[Task statement] Could you print every line of text in the data below word for word, leaving the pictures out of your answer?

[Dataset excerpts]
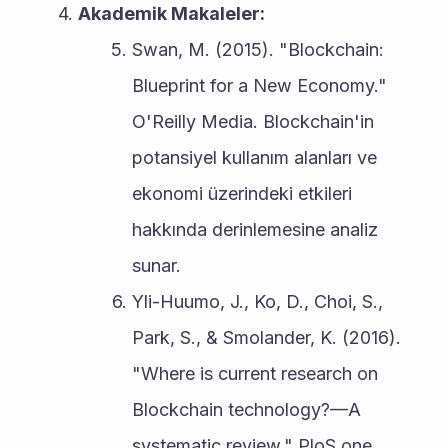
Akademik Makaleler:
Swan, M. (2015). "Blockchain: 
Blueprint for a New Economy." 
O'Reilly Media. Blockchain'in 
potansiyel kullanım alanları ve 
ekonomi üzerindeki etkileri 
hakkında derinlemesine analiz 
sunar.
Yli-Huumo, J., Ko, D., Choi, S., 
Park, S., & Smolander, K. (2016). 
"Where is current research on 
Blockchain technology?—A 
systematic review." PloS one,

[Written answer]
Akademik Makaleler:
Swan, M. (2015). "Blockchain: 
Blueprint for a New Economy." 
O'Reilly Media. Blockchain'in 
potansiyel kullanım alanları ve 
ekonomi üzerindeki etkileri 
hakkında derinlemesine analiz 
sunar.
Yli-Huumo, J., Ko, D., Choi, S., 
Park, S., & Smolander, K. (2016). 
"Where is current research on 
Blockchain technology?—A 
systematic review." PloS one,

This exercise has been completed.